Instruction:
What is the number of lines below that include the string "skrivit"? Provide that number alone.

Data records

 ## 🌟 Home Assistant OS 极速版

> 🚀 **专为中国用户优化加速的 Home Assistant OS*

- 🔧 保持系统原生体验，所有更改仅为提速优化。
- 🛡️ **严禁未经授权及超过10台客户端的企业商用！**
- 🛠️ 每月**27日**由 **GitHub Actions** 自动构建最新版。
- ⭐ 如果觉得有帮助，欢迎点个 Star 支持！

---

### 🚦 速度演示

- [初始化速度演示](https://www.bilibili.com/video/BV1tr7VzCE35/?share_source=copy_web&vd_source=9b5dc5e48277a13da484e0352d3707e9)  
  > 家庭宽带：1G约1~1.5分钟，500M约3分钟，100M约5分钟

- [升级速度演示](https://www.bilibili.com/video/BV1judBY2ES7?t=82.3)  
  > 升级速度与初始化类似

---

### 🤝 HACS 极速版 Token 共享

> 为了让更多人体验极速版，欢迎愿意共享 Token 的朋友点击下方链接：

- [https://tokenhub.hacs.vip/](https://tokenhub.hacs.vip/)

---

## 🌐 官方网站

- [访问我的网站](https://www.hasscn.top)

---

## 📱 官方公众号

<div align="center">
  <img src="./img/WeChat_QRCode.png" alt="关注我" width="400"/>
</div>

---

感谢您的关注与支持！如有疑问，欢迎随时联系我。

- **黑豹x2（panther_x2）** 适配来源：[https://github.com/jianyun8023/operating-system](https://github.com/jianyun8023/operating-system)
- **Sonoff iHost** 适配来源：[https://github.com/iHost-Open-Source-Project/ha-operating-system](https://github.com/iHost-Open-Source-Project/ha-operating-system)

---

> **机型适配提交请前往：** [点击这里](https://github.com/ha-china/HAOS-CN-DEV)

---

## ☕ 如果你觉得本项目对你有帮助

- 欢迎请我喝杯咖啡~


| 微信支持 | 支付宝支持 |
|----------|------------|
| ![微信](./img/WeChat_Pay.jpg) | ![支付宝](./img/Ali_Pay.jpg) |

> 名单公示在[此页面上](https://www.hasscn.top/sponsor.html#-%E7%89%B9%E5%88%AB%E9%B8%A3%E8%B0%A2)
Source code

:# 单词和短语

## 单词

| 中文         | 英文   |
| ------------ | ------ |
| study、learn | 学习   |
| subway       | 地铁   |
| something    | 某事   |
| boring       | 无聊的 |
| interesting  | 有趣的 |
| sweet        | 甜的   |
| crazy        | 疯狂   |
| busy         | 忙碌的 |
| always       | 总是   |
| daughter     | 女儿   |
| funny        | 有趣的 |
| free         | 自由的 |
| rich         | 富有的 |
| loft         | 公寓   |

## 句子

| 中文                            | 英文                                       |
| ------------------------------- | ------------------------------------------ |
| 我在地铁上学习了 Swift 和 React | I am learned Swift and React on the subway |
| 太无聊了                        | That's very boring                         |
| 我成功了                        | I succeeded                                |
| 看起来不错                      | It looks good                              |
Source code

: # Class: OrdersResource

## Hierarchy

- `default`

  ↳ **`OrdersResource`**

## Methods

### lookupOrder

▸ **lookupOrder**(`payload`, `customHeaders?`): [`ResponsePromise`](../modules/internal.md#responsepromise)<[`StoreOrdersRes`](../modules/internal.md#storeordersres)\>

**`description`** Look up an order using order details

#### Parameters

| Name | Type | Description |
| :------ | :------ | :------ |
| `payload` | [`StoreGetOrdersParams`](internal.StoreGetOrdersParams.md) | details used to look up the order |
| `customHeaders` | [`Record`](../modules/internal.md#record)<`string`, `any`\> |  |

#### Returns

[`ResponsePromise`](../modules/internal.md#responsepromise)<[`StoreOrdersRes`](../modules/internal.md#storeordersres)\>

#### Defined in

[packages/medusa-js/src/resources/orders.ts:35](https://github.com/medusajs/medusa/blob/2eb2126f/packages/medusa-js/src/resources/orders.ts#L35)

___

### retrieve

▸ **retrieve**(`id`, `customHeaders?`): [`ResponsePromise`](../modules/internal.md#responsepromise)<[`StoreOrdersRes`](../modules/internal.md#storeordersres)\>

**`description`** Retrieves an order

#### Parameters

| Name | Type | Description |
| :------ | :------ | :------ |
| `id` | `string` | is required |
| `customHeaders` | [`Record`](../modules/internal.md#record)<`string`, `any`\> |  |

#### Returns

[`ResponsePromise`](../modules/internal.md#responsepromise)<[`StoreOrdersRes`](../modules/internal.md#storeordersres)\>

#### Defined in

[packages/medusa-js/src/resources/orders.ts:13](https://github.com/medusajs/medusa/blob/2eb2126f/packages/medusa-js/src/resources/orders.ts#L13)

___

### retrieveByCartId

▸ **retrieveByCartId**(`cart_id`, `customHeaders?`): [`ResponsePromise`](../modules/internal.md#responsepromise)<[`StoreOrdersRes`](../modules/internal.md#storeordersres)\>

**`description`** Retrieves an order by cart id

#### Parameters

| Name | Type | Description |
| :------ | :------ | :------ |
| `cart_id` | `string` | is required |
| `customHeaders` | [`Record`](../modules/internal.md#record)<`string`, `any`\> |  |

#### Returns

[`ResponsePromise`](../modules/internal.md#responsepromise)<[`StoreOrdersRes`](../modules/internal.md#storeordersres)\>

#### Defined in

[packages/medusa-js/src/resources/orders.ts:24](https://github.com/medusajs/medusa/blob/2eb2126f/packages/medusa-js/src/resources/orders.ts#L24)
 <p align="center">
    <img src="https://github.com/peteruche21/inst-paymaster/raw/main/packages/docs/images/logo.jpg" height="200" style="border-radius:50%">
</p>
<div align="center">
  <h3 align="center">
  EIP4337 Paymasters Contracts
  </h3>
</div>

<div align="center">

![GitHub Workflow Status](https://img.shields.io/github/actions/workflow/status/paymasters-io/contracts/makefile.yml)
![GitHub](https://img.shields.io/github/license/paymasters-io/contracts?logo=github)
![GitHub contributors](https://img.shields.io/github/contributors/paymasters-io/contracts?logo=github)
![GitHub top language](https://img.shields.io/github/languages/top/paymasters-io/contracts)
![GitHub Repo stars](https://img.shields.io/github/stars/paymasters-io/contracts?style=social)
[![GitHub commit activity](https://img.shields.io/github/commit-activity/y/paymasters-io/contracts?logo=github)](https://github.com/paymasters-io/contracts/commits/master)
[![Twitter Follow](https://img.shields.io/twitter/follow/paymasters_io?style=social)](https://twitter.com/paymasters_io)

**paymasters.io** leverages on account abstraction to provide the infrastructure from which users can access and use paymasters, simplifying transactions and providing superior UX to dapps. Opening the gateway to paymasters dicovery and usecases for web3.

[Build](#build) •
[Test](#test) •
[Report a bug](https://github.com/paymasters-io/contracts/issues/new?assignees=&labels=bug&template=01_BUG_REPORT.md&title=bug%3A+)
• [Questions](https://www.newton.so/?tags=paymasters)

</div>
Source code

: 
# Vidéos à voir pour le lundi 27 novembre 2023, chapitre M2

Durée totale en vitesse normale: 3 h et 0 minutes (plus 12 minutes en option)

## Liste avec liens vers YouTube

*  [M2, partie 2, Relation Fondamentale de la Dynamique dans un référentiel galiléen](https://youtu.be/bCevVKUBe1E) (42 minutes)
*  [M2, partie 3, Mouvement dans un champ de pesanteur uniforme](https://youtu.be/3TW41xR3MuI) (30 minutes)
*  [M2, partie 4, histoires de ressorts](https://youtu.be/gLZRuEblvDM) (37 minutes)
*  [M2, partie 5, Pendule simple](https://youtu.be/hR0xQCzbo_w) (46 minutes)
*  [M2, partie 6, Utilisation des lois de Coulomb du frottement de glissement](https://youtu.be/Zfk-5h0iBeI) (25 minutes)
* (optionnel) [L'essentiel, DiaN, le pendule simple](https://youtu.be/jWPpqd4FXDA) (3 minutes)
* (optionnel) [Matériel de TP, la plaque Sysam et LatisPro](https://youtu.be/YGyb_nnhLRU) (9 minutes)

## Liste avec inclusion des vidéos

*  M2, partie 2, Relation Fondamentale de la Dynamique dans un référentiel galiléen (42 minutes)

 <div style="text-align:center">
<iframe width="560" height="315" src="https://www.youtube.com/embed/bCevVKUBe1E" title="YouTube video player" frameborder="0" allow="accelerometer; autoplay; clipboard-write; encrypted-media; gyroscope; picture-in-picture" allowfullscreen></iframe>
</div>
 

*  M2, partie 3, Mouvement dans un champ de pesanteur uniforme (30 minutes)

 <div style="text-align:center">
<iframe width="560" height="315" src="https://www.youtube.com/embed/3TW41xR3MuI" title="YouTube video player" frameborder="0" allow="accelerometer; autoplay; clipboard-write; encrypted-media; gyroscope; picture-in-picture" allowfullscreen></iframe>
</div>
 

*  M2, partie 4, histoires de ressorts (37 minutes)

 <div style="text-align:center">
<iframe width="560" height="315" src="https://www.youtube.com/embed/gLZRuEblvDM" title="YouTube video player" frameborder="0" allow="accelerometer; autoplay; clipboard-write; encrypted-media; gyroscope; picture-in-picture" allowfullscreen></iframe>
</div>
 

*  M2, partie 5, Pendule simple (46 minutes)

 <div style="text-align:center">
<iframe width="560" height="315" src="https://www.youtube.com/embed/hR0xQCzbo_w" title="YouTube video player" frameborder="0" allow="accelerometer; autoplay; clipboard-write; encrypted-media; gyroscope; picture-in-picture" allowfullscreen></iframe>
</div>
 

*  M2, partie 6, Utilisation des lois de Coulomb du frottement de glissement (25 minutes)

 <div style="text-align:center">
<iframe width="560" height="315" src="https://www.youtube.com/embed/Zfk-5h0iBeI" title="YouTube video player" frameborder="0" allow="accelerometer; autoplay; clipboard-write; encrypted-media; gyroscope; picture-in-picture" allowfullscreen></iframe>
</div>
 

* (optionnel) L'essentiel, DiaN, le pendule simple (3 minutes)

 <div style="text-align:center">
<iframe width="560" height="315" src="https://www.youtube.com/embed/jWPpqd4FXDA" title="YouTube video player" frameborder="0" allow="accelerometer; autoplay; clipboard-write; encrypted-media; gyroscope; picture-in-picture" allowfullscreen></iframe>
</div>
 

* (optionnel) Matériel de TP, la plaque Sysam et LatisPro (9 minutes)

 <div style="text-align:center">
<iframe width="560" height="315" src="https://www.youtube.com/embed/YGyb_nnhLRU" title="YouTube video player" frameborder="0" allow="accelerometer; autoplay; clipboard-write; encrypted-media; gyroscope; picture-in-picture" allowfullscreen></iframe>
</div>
...
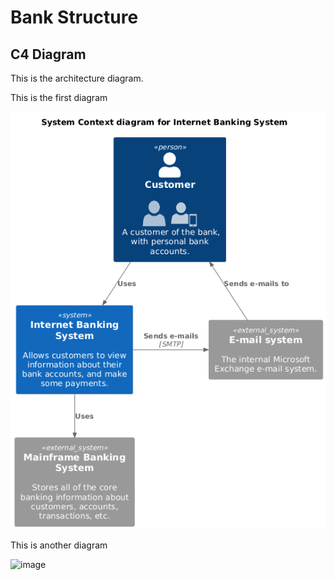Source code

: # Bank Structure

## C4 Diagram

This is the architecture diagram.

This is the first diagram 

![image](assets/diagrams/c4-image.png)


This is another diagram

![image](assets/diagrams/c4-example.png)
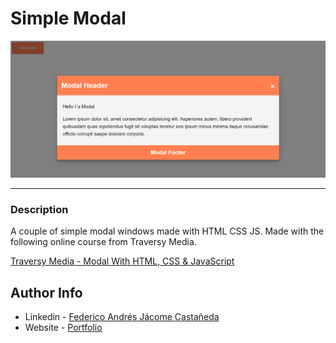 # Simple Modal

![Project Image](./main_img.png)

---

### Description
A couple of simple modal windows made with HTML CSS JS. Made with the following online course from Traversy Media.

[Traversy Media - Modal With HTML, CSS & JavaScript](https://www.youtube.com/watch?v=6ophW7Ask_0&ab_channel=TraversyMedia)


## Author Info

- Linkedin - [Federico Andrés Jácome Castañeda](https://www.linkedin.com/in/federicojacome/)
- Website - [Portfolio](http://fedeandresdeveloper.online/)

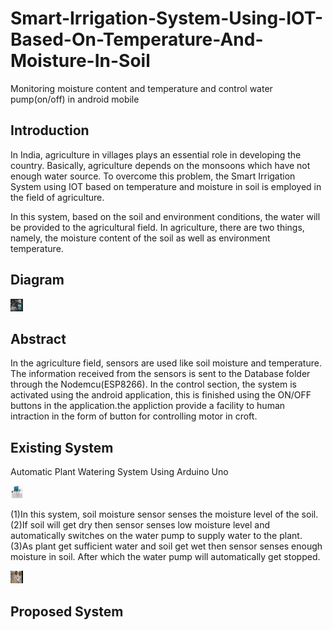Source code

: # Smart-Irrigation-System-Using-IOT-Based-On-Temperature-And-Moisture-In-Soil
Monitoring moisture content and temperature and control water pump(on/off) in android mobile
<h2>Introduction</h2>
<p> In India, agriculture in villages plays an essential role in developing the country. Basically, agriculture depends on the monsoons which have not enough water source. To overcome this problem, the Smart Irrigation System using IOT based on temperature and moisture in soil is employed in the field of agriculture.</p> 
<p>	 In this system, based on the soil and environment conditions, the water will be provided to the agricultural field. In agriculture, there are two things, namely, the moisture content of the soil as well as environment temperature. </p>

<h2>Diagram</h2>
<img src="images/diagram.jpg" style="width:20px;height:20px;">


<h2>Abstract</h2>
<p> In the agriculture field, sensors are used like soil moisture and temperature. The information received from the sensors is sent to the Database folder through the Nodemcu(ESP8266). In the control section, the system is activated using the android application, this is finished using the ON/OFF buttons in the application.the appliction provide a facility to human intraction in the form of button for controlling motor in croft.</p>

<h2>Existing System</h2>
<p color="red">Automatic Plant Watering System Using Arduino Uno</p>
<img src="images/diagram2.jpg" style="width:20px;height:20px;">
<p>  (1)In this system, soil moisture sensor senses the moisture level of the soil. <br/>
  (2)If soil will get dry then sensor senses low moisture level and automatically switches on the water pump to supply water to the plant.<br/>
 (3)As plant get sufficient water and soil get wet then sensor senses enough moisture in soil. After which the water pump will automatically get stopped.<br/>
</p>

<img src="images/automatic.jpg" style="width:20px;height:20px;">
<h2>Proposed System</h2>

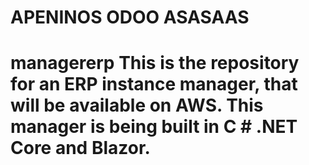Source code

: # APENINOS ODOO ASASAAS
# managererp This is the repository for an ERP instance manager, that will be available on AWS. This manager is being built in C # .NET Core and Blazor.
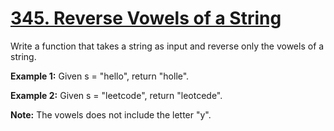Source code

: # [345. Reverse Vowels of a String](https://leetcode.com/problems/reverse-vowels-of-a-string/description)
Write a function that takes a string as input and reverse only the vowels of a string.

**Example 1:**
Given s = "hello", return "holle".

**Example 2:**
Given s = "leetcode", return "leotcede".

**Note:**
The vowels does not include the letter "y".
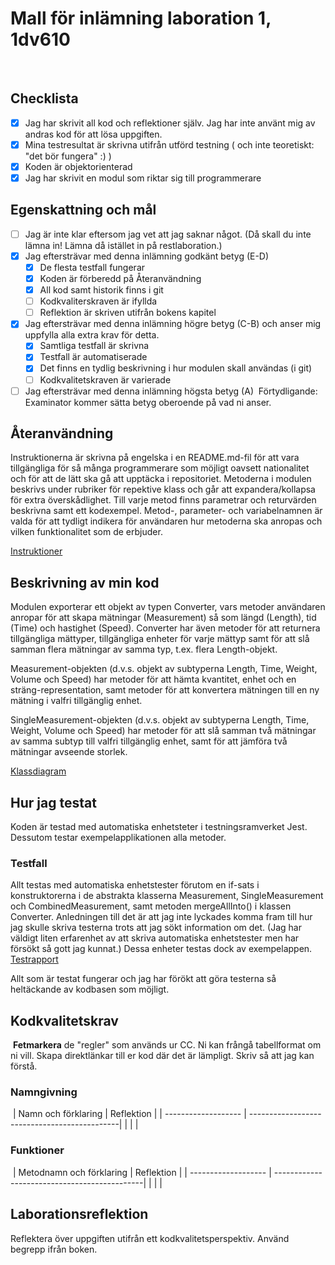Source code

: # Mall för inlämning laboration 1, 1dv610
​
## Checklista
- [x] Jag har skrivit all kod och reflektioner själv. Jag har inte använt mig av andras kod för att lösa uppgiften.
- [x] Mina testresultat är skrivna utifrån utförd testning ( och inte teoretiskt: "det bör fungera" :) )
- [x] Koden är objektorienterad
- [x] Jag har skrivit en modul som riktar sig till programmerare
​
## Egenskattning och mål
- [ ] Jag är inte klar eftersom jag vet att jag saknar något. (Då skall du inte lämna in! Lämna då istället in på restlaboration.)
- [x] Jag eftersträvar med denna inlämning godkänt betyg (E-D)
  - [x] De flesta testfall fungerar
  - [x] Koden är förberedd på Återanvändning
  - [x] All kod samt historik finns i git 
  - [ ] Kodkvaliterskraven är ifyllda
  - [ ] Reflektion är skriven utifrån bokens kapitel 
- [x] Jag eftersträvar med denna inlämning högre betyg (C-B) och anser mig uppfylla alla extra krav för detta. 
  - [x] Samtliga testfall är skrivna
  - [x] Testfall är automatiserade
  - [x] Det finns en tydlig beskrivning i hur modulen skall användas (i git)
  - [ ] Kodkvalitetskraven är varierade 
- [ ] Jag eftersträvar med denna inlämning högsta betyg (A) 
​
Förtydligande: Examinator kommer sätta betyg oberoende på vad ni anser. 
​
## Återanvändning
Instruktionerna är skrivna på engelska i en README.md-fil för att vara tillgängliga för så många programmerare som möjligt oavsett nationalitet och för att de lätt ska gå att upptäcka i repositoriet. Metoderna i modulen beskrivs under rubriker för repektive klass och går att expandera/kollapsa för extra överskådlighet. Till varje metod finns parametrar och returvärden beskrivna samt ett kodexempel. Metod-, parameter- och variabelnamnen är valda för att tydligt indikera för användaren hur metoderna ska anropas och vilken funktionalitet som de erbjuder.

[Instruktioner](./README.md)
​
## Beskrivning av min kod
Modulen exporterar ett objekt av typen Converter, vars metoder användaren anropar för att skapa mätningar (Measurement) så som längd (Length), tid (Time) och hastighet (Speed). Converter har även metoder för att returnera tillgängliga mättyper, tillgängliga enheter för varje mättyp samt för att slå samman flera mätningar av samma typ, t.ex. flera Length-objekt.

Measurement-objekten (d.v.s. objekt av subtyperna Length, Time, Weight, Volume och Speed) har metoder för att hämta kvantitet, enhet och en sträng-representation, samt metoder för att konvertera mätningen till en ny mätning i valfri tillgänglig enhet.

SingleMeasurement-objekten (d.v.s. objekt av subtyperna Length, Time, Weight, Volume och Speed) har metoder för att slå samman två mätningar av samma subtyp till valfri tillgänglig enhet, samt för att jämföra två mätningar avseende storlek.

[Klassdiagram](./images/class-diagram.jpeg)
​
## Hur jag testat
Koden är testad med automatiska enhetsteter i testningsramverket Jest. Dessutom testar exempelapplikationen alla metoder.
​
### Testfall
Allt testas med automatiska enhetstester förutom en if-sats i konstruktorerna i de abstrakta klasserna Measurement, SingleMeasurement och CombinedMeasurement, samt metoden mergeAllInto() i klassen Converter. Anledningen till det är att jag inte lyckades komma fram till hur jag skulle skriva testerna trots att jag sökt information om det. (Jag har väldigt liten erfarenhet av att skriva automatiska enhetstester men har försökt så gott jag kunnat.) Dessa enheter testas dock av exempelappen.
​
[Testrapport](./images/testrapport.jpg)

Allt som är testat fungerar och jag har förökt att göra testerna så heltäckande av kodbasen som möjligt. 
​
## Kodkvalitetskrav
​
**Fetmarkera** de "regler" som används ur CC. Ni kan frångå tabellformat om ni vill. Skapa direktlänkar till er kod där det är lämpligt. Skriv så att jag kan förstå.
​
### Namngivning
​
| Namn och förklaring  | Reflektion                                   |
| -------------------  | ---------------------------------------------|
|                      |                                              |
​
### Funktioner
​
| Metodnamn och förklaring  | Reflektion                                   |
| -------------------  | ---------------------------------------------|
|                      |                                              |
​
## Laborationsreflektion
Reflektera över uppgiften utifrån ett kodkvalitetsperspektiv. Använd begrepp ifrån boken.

Solved problem:
2